We need to talk about Kevin (and Erin, Jason and Alain)

A few years ago, the host Pierre-Yves Lord explained to us in a documentary that we often show prejudice against men who are named Kevin.


If that discrimination alone could explain Republican politician Kevin McCarthy’s problems, that would be almost reassuring. But that’s not why he had such a hard time getting elected to the post of Speaker of the United States House of Representatives.

Its problems are much more complex, deep and worrying.

They reflect the ills of the Republican Party and, more broadly, those of democratic institutions in the United States.

And they sound like a warning for Canadian democracy – we will come back to this a little later.

Let us first examine in detail what has just happened with our neighbors.

Kevin McCarthy has been targeted – and the majority of elected Republican Party officials taken hostage – by a radicalized wing of the political formation.

These elected officials, who number around twenty, are mostly part of the Freedom Caucus.

Note that the ancestor of this “freedom caucus” is the Tea Party, an ultra-conservative and reactionary protest movement formed under the presidency of Barack Obama, which had an unfortunate tendency to compare the federal state to a tyranny.

“We need to fix this broken system,” said rebel elected official Matt Rosendale recently. But in reality, these politicians are saboteurs. The system they want to weaken and discredit. Not reform it.

Several of these politicians are among those who questioned the results of the 2020 presidential election.

The rebellion that we have just witnessed is not a trivial event.
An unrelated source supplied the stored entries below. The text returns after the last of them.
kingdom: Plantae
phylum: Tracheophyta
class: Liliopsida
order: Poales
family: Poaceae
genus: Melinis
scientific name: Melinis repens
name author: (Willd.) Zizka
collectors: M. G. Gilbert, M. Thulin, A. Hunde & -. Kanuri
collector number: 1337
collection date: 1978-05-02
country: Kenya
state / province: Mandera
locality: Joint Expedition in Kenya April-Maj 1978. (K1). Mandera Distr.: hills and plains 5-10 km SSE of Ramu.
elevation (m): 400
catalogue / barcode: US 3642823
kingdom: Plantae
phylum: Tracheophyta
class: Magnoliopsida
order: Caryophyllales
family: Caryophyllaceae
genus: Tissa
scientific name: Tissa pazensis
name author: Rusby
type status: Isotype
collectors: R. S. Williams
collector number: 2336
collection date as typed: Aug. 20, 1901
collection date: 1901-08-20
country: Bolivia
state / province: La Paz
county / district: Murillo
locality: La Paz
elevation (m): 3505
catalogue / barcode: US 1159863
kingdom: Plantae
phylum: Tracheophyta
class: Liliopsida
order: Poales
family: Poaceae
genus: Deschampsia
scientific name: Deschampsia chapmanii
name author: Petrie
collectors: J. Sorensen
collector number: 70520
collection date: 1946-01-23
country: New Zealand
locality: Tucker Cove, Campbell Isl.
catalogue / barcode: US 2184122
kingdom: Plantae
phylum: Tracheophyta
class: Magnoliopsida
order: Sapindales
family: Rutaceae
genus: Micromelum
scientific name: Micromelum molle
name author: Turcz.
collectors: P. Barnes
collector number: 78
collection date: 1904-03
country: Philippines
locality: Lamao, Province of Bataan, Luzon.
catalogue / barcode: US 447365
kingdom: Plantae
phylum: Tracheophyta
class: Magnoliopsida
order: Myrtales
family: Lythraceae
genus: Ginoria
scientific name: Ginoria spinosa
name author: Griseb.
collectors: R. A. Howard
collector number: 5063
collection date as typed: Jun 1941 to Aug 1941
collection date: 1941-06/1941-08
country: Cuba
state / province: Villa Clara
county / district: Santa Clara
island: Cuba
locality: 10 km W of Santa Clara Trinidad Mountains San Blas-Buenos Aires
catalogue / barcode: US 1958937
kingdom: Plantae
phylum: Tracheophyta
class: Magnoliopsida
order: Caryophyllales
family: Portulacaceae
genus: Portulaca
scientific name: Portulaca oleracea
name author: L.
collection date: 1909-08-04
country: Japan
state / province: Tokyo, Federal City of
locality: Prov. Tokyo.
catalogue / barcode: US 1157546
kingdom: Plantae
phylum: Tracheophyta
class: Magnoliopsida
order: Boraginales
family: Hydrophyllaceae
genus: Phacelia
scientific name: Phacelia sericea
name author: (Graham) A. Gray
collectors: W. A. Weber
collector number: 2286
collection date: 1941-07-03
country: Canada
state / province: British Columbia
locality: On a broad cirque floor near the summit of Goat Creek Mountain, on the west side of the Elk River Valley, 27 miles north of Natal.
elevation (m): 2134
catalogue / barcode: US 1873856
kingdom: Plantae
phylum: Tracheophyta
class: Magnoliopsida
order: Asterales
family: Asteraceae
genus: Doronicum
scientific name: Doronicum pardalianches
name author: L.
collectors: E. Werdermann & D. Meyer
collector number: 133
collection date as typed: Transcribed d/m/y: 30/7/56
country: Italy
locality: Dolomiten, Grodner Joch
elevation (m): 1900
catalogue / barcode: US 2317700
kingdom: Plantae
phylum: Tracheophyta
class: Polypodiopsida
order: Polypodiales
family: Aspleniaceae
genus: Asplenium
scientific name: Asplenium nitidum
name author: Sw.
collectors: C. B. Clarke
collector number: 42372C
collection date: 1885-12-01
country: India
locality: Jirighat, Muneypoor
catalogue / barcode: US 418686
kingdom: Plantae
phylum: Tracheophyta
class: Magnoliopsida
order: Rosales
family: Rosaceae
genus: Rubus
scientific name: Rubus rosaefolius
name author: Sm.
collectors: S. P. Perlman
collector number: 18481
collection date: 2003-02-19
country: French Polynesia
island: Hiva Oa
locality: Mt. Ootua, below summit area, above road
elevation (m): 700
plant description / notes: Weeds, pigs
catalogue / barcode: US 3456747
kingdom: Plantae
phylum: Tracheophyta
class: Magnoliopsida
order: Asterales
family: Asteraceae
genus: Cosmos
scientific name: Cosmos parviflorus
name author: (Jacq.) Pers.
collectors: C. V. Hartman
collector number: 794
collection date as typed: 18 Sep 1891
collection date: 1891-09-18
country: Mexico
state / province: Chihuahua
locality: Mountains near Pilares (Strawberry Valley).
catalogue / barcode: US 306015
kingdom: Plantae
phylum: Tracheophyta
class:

It had been more than 100 years since we had seen such a confrontation for the choice of the speaker of the House of Representatives.

And it is no coincidence that this chaos occurs two years to the day after the historic assault on the seat of the American Congress.

The Republican Party today, with or without Donald Trump, remains an undemocratic force with many radicalized elected officials within its ranks.

Moreover, at the very moment when the Republicans were torn apart in Washington, the American organization Eurasia Group published its annual report on the most important global geopolitical risks for the next 12 months. And in seventh place, after “the Russian thug” and Xi Jinping’s China, we find “the divided states of America”.

Although several of the Republican candidates backed by Donald Trump lost in last November’s midterm elections, the organization’s findings are damning: “The United States remains one of the most politically and politically divided advanced industrial democracies. dysfunctional in the world. »

“Division as a driver of public anger has become a structural feature of American life, fueled in part by social media,” the report also read.

However, in addition to this text on the American “risk”, there are a few paragraphs where Canada is warned. “In 2023, growing cleavages and regional antagonisms in Canada will contribute to growing political instability on the continent,” according to the organization, whose vice president is former Justin Trudeau political adviser Gerald Butts.

These fears have been echoed by many politicians in Canada in recent months.

Little was said about it in Quebec, but at the end of December, former Conservative leader Erin O’Toole published a 1,000-word text on his blog to denounce the radicalization of political debates in Canada.

One of his hopes for 2023, he writes, is “to see fewer flags bearing slurs against Trudeau” across the country.

“The proliferation of political protests like this in recent years is a sign that we are slowly becoming desensitized to political trickery and aggressive rhetoric, whether from the left or the right,” said Erin O’Toole. .

Former Alberta Conservative Premier Jason Kenney has also expressed concern about the state of Canadian democracy. He emptied his heart in his resignation letter last November.

And a few months earlier, it was Alain Rayes, the federal deputy (conservative who became independent) for Richmond–Arthabaska who was alarmed.

After facing a deluge of hate on Facebook last August, he denounced the “toxic climate that we live in the political landscape”.

Ironically, when he left the Conservative Party a month later following Pierre Poilievre’s victory, aides to the new leader encouraged their members to harass the Quebec MP to force him to resign.

At the time, Alain Rayes asked “all political leaders” to calm things down and denounce the aggressive partisan abuses that threaten Canadian democracy.

His request remains highly topical.

Political debates are not as toxic here as they can be in the United States.

But how many warnings will still be necessary to prevent them from escalating even more?

As we see in our neighbors, once a monster has been created, it is very difficult to control it.